February 24, 2026
When tokens stop being cheap
I spent years in delivery logistics. During COVID, GoPuff, DoorDash, Uber Eats, and a wave of others showed up offering low to no fee delivery. As a consumer, it was great. As someone who worked in the space, I watched the whole thing play out in slow motion. VC money subsidized the experience. The market grew. People got hooked. Then the companies had to actually turn a profit. Prices went up. Demand dropped. People started walking to the grocery store again, or doing curbside pickup, which blew up seemingly overnight.
I think we're watching the same pattern with LLMs.
Right now, token prices are subsidized. We're all getting comfortable spinning up multiple agents, running them over long contexts, asking them to do more and more. A friend of mine told me about someone at their company using an LLM to format a file. That's the equivalent of paying for delivery on a bottle of water. It works when delivery is free. It doesn't when someone's paying real money per call.
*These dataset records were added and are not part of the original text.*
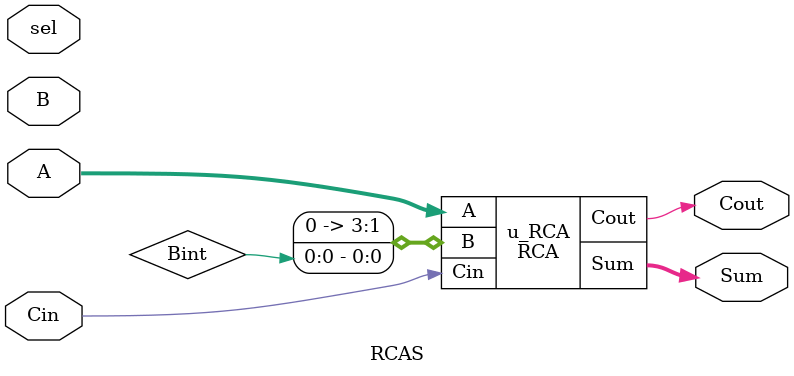
<source format=v>



module half_adder(
    input A,
    input B,
    output Carry,
    output Sum
    );
    assign Carry = A & B;
    assign Sum   = A ^ B; 
endmodule


module FullAdder(
    input A,
    input B,
    input Cin,
    output Cout, 
    output Sum
    );
    
    wire HA1_Carry;
    wire HA1_Sum;
    wire HA2_Carry;
    wire HA2_Sum;
    
    half_adder HA1(
        .A(A),
        .B(B),
        .Carry(HA1_Carry),
        .Sum(HA1_Sum)
        );
    
    half_adder HA2 (
        .A(HA1_Sum),
        .B(Cin),
        .Carry(HA2_Carry),
        .Sum(HA2_Sum)
        );
      
     assign Cout = HA1_Carry | HA2_Carry;
     assign Sum = HA2_Sum;
endmodule
    
module RCA (
    input [3:0] A,
    input [3:0] B,
    input Cin,
    output [3:0] Sum,
    output Cout
 );
    wire C0;
    wire C1;
    wire C2;
    FullAdder FA1 ( A[0], B[0],Cin,Sum[0],C0);
    FullAdder FA2 ( A[1], B[1],C0,Sum[1],C1);
    FullAdder FA3 ( A[2], B[2],C1,Sum[2],C2);
    FullAdder FA4 ( A[3], B[3],C2,Sum[3],Cout);
endmodule


module RCAS (
    input [3:0] A,
    input [3:0] B,
    input Cin, 
    input sel,
    output [3:0] Sum,
    output Cout
 );
    //bit [3:0]Bint;
    //assign Bint = (sel)? B : (B' + 4'b0001);
    RCA u_RCA ( A, Bint, Cin,Sum,Cout);
 endmodule


</source>
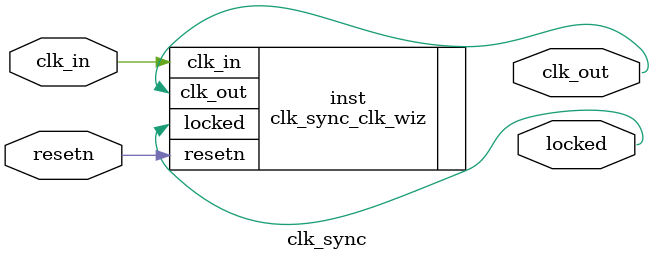
<source format=v>


`timescale 1ps/1ps

(* CORE_GENERATION_INFO = "clk_sync,clk_wiz_v6_0_4_0_0,{component_name=clk_sync,use_phase_alignment=true,use_min_o_jitter=false,use_max_i_jitter=false,use_dyn_phase_shift=false,use_inclk_switchover=false,use_dyn_reconfig=false,enable_axi=0,feedback_source=FDBK_AUTO,PRIMITIVE=MMCM,num_out_clk=1,clkin1_period=40.000,clkin2_period=10.0,use_power_down=false,use_reset=true,use_locked=true,use_inclk_stopped=false,feedback_type=SINGLE,CLOCK_MGR_TYPE=NA,manual_override=false}" *)

module clk_sync 
 (
  // Clock out ports
  output        clk_out,
  // Status and control signals
  input         resetn,
  output        locked,
 // Clock in ports
  input         clk_in
 );

  clk_sync_clk_wiz inst
  (
  // Clock out ports  
  .clk_out(clk_out),
  // Status and control signals               
  .resetn(resetn), 
  .locked(locked),
 // Clock in ports
  .clk_in(clk_in)
  );

endmodule

</source>
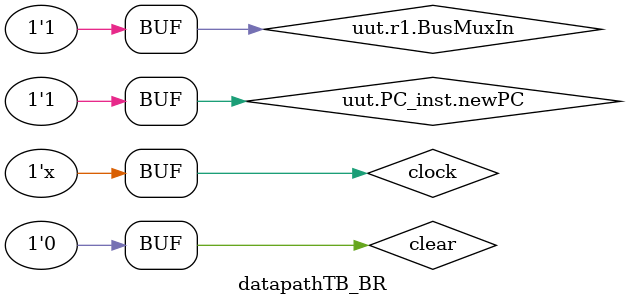
<source format=v>
/* TO DO:
	Fix T6 so that signals are actually driven for Read and MDRin
*/
`timescale 1ns/1ps

module datapathTB_BR;

    // Clock and Reset
    reg clock;
    reg clear;
    reg PCout, Zhighout, Zlowout, MDRout, CON_Out; 
    reg MARin, PCin, MDRin, IRin, Yin, Zin;
    reg IncPC, Read, Write;
    reg Gra, Grb, Grc, BAout;
    reg [4:0] opcode;
    reg HIin, LOin, ZHighIn, ZLowIn;
    reg [8:0] Address;    
    reg [31:0] Mdatain;     
	 reg Rout, Rin;
	 reg Cout, HIout, LOout, Yout, InPortout;
	 reg CONin;
	 reg [31:0] external_input;
	 reg OutPortin;

    // OUTPUTS FROM DataPath (wires)
    wire R0out, R1out, R2out, R3out, R4out, R5out, R6out, R7out;
    wire R8out, R9out, R10out, R11out, R12out, R13out, R14out, R15out;
	 wire [31:0] external_output;
	 
	 parameter Default = 4'b0000, T0 = 4'b0111, T1 = 4'b1000, T2 = 4'b1001, T3 = 4'b1010, T4 = 4'b1011, T5 = 4'b1100, T6 = 4'b1101, T7 = 4'b1110;
    
	 reg [3:0] Present_state = Default;
	 
    // Instantiate DataPath
    DataPath uut(
        .clock(clock),
        .clear(clear),
        .PCout(PCout), 
        .Zhighout(Zhighout), 
        .Zlowout(Zlowout), 
        .MDRout(MDRout),
        .MARin(MARin), 
        .Rin(Rin),
        .PCin(PCin), 
        .MDRin(MDRin), 
        .IRin(IRin), 
        .Yin(Yin),
        .IncPC(IncPC), 
        .Read(Read), 
        .Write(Write),
        .Gra(Gra), 
        .Grb(Grb), 
        .Grc(Grc),
        .opcode(opcode),
        .HIin(HIin), 
        .LOin(LOin), 
        .ZHighIn(ZHighIn), 
        .ZLowIn(ZLowIn), 
        .Address(Address),
        .Mdatain(Mdatain),
        .BAout(BAout),
        .R0out(R0out), 
        .R1out(R1out), 
        .R2out(R2out), 
        .R3out(R3out),
        .R4out(R4out), 
        .R5out(R5out), 
        .R6out(R6out), 
        .R7out(R7out),
        .R8out(R8out), 
        .R9out(R9out), 
        .R10out(R10out), 
        .R11out(R11out),
        .R12out(R12out), 
        .R13out(R13out), 
        .R14out(R14out), 
        .R15out(R15out),
        .HIout(HIout), 
        .LOout(LOout),
        .Yout(Yout), 
        .InPortout(InPortout), 
        .Cout(Cout),   // Fixed naming (was CSignOut)
        .Rout(Rout),    // Added Rout
		  .CONin(CONin),
		  .InPortData(external_input),  // Input data to InPort
		  .OutPortData(external_output), // Output data from OutPort
        .OutPortin(OutPortin)      // Control signal for writing output
    );

    
   initial begin
      clock = 0;
		clear = 0;
	
		//case 1 (brzr)
		//uut.r1.BusMuxIn = 32'h00;
		//uut.PC_inst.newPC = 32'h06;
		
		//case 2 (brnz)
		//uut.r1.BusMuxIn = 32'h01;
		//uut.PC_inst.newPC = 32'h07;
		
		//case 3 (brpl)
		//uut.r1.BusMuxIn = 32'h01;
		//uut.PC_inst.newPC = 32'h08;
		
		//case 4 (brmi)
		uut.r1.BusMuxIn = 32'hFFFFFFFF;
		uut.PC_inst.newPC = 32'h09;
   end
	 
	always 
		#10  clock <= ~clock;
		
	always @(posedge clock) begin
    case (Present_state)
        Default: Present_state <= T0;
        T0:      Present_state <= T1;
        T1:      Present_state <= T2;
        T2:      Present_state <= T3;
        T3:      Present_state <= T4;
        T4:      Present_state <= T5;
        T5:      Present_state <= T6;
        T6:      Present_state <= Default; // Reset or stop
		endcase
	end 
	
	always @(Present_state) begin
			case (Present_state)
				Default: begin
                PCout <= 0;         Zhighout <= 0;      Zlowout <= 0;      MDRout <= 0;
                MARin <= 0;         PCin <= 0;          MDRin <= 0;        IRin <= 0;          Yin <= 0;
                IncPC <= 0;         Read <= 0;          Write <= 0;		
                Gra <= 0;           Grb <= 0;           Grc <= 0;          opcode <= 0;
                HIin <= 0;          LOin <= 0;          ZHighIn <= 0;      ZLowIn <= 0; 
                Address <= 9'h0;    Mdatain <= 32'h0;
                Cout <= 0; 
					 CONin <= 0; 
            end
				
			T0: begin 
                    MARin <= 1;     IncPC <= 1; PCout <= 1; ZLowIn <= 1; 
 
            end

			T1: begin 
					     MARin <= 0;     IncPC <= 0; PCout <= 0; ZLowIn <= 0;  
						  Zlowout <= 1; Read <= 1; MDRin <= 1;
            end

			T2: begin 
						  Zlowout <= 0; Read <= 0; MDRin <= 0;
                    MDRout <= 1;    IRin <= 1; 
            end

			  T3: begin 
			  			  MDRout <= 0;     		 IRin <= 0;
                    Gra <= 1;              Rout <= 1;      	CONin <= 1;						
            end

			  T4: begin 
			          Gra <= 0;              Rout <= 0;      	CONin <= 0;
                   PCout <= 1;             Yin <=1 ;
            end

			  T5: begin 
			  			 PCout <= 0;             Yin <=0 ;
                   Cout <= 1;        opcode <= 5'b00011;    ZLowIn <= 1;
            end

			  T6: begin
			  			 Cout <= 0;         ZLowIn <= 0; 
                   Zlowout <= 1;          	 
            end
		endcase
	end

endmodule
</source>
When token prices rise, and I believe they will once we're all dependent enough, a few things will happen.
The least likely outcome is that we just go back to writing everything by hand. I don't see that happening at scale.
What I do see: companies getting serious about efficiency. Engineers who can distill context, who can build agents that do the job in 200 tokens instead of 17,000, who understand when to use an LLM and when not to. That becomes a real skill, not a nice-to-have.
I also see companies moving away from the big frontier models for a lot of use cases. Fine-tuning smaller models internally. Leveraging open source. Running inference on their own infrastructure. Not because the big models aren't good, but because the math stops working when you're paying premium token prices across every workflow in your org.
Prompt engineering has gotten a bad reputation lately, like it's a temporary hack that better models will make irrelevant. I think the opposite. When you're running a cheaper, less capable model because that's what the budget allows, prompt engineering is how you close the gap. Context engineering, intent engineering, knowing how to get the most out of limited resources. These skills become more valuable, not less.
I don't know the timeline. I'm not predicting next quarter. But the pattern is familiar. Subsidized access creates adoption. Adoption creates dependency. Dependency creates pricing power. And when prices rise, the engineers who built efficient systems from the start will be the ones who aren't scrambling.